Stilled Life: The Ceramics of Kelly O'BrianT
By Peter Held,
Former Curator of Ceramics,
Arizona State University Art Museum Ceramics Research Center
With contemporary society awash in current unease and migration, artists are becoming increasingly reflective of displacement on individual and collective psychologies. Particularly urgent and timely has been the examination of a “sense of place,” exploring an aggregate of geographical, cultural, and familial histories past and present, rooted and uprooted in our current times.
Kelly O’Briant has ranged far from her North Carolinian roots, exploring and expanding her craft, while meditating on issues of universal concern. Recently she has been in residence in Jingdezhen, China, the porcelain capital of the world, known for its centuries-old ceramic production and skilled craftsmen who facilitate working processes for international artists.
Migration, rootlessness, and the quest for home has become a compelling theme in contemporary art. The Museum of Modern Art exhibited Jacob Lawrence’s Migration Series in 2015, followed a year later by Insecurities: Tracing Displacement and Shelter. In the summer of 2017, the Los Angeles County Museum of Art mounted the work of forty-two Latino and Latin-American artists in the exhibition Home-So Different, So Appealing of which Peter Schjeldahl wrote in The New Yorker (June 26, 2017), “…a primordial idea: home, where you hang your hat, if you have one, and where the heart is or, for some grim reason, fails to be.”

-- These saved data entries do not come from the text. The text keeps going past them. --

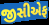
જીસીએફ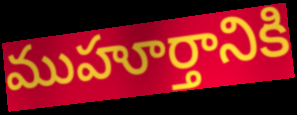
ముహూర్తానికి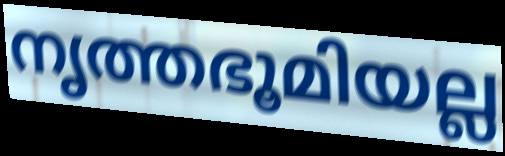
നൃത്തഭൂമിയല്ലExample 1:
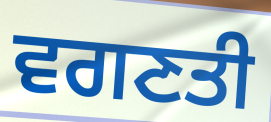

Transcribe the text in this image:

ਵਗਣਤੀ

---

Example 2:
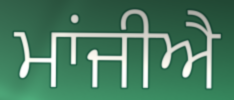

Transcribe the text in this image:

ਮਾਂਜੀਐ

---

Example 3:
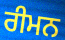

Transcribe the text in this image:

ਰੀਮਨ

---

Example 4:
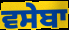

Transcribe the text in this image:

ਵਸੇਬਾ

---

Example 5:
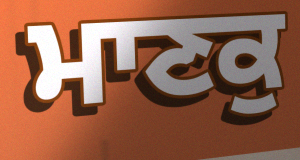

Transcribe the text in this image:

ਮਾਣਕੁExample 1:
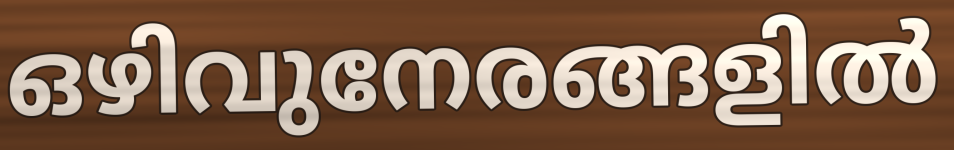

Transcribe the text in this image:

ഒഴിവുനേരങ്ങളിൽ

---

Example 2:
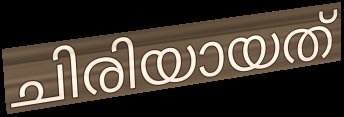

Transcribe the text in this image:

ചിരിയായത്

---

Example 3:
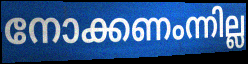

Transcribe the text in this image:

നോക്കണംന്നില്ല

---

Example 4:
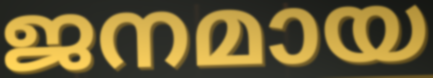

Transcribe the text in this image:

ജനമായ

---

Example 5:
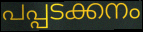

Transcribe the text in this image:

പപ്പടക്കനം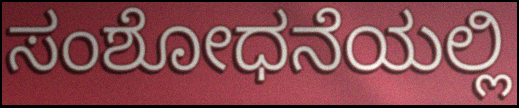
ಸಂಶೋಧನೆಯಲ್ಲಿ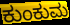
ಕುಂಕುಮ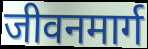
जीवनमार्ग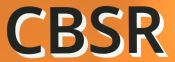
CBSRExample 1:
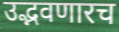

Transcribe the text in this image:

उद्भवणारच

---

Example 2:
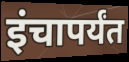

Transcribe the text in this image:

इंचापर्यंत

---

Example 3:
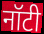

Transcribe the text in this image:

नॉटी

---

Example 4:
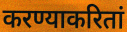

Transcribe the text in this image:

करण्याकरितां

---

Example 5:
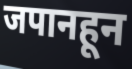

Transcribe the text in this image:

जपानहून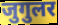
जुगुलर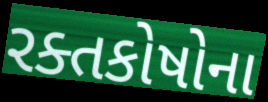
રક્તકોષોનાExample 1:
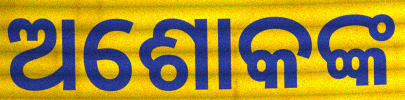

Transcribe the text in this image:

ଅଶୋକଙ୍କ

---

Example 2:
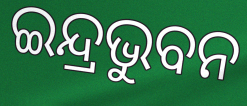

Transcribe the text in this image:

ଇନ୍ଦ୍ରଭୁବନ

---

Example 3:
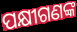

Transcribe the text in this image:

ପକ୍ଷୀଗଣଙ୍କ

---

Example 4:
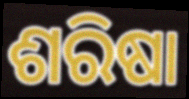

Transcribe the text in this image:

ଶରିଷା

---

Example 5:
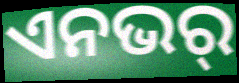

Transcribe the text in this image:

ଏନଭର୍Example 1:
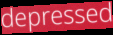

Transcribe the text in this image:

depressed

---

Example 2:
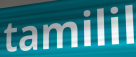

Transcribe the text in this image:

tamilil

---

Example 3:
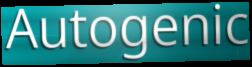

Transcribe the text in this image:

Autogenic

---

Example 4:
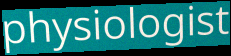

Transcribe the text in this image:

physiologist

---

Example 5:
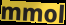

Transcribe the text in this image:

mmolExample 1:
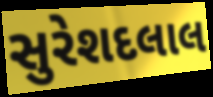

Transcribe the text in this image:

સુરેશદલાલ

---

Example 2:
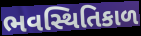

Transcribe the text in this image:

ભવસ્થિતિકાળ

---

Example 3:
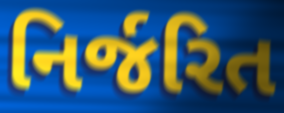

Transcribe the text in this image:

નિર્જરિત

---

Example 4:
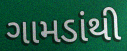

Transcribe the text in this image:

ગામડાંથી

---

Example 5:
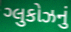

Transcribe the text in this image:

ગ્લુકોઝનુંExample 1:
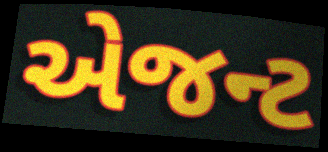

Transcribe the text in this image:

એજન્ટ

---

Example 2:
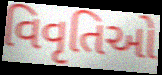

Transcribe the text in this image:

વિવૃતિઓ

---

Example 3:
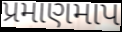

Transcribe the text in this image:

પ્રમાણમાપ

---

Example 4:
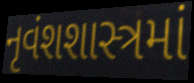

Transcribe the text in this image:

નૃવંશશાસ્ત્રમાં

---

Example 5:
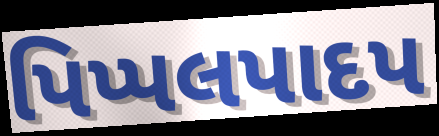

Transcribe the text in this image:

પિપ્પલપાદપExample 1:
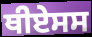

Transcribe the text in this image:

ਥੀਏਸਸ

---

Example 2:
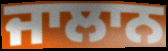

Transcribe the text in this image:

ਜਾਲਾਨ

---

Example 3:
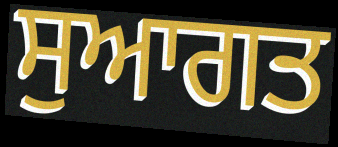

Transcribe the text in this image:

ਸੁਆਗਤ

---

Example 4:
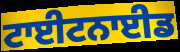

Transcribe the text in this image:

ਟਾਈਟਨਾਈਡ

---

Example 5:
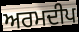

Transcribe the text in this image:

ਅਰਮਦੀਪ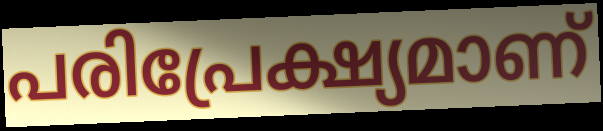
പരിപ്രേക്ഷ്യമാണ്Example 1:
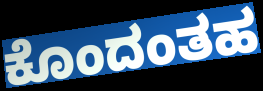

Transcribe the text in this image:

ಕೊಂದಂತಹ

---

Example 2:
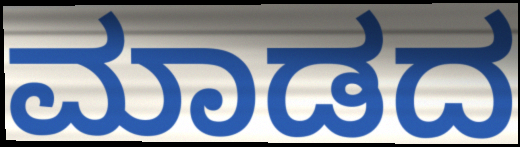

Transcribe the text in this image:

ಮಾಡದ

During her residency at Jingdezhen, O’Briant completed the work All the Good Things, consisting of a meditative assemblage of 150 gold-lustered bowls containing porcelain seeds. Not unlike Ai Wei Wei’s Sunflower Seeds project, which argued for human compassion during a period of uncertainty, All the Good Things embraces optimism in the face of impermanence. While the significance of gold is an important part of the Chinese culture, associated with abundance and high status, O’Briant explains that the seeds represent her migratory travel and work experiences marked by the generosity and gestures of gratitude of those encountered along the way.
The Things We Carry, also completed in China, is composed of twelve porcelain rooftop homes, embedded with household objects impressed on the exterior surface. O’Briant has remarked that, “reminiscent of the traditional still life, these installations capture a moment of intimacy between everyday objects and their users; illustrating patterns of communication habits, story-telling, and community.” Such rumination was accelerated by her observations of China’s historic neighborhoods undergoing demolition and rebuilding, resulting, sometimes in the blink of the eye, in individual displacement resulting in a society unhinged from its history.

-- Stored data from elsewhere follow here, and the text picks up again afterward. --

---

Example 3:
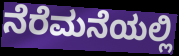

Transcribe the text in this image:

ನೆರೆಮನೆಯಲ್ಲಿ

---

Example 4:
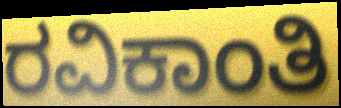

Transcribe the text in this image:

ರವಿಕಾಂತಿ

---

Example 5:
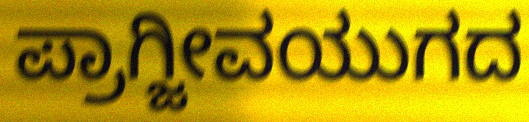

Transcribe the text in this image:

ಪ್ರಾಗ್ಜೀವಯುಗದ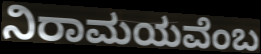
ನಿರಾಮಯವೆಂಬ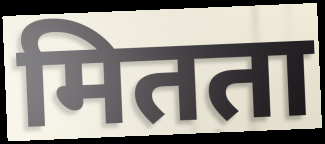
मितता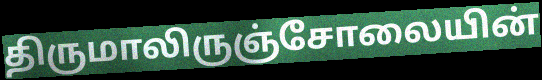
திருமாலிருஞ்சோலையின்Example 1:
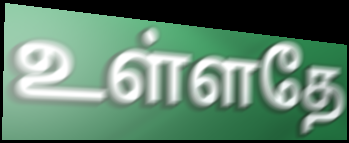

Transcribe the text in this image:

உள்ளதே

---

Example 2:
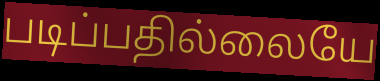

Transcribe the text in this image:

படிப்பதில்லையே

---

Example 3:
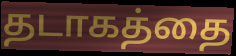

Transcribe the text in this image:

தடாகத்தை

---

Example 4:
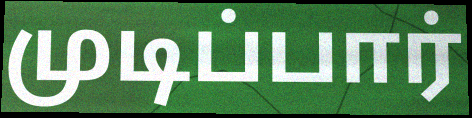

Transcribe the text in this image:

முடிப்பார்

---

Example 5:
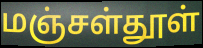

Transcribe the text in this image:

மஞ்சள்தூள்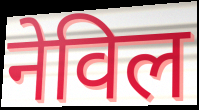
नेविलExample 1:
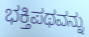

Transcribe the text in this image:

ಭಕ್ತಿಪಥವನ್ನು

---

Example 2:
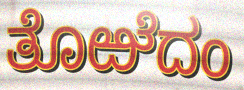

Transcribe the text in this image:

ತೊಱೆದಂ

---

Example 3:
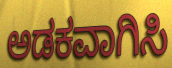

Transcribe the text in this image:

ಅಡಕವಾಗಿಸಿ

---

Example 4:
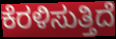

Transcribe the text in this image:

ಕೆರಳಿಸುತ್ತಿದೆ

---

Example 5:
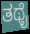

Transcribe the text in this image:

ತಥೈ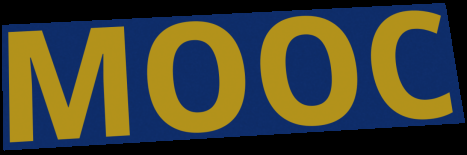
MOOCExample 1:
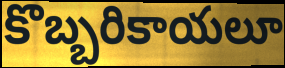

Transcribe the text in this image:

కొబ్బరికాయలూ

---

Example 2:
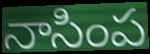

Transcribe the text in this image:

నాసింప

Impenetrable without entrance, they act as a collective memory bank, traces of utensils and textile designs formed in the walls of an illusionary dwelling are a distillation of the artist’s untethered nomadic journeys and her desire for secure anchorage. The use of repetitive forms, monochromatic glazing, and familiar objects place O’Briant’s installations in both the concrete and metaphorical realms.
Balancing the qualms of recent moves, the artist finds reaffirmation of belonging with her passion for her chosen material and the closely-knit community of clay workers worldwide. Like all good art, deeply felt conviction is buoyed by well-honed craftsmanship, resulting in shared experience for fellow travelers.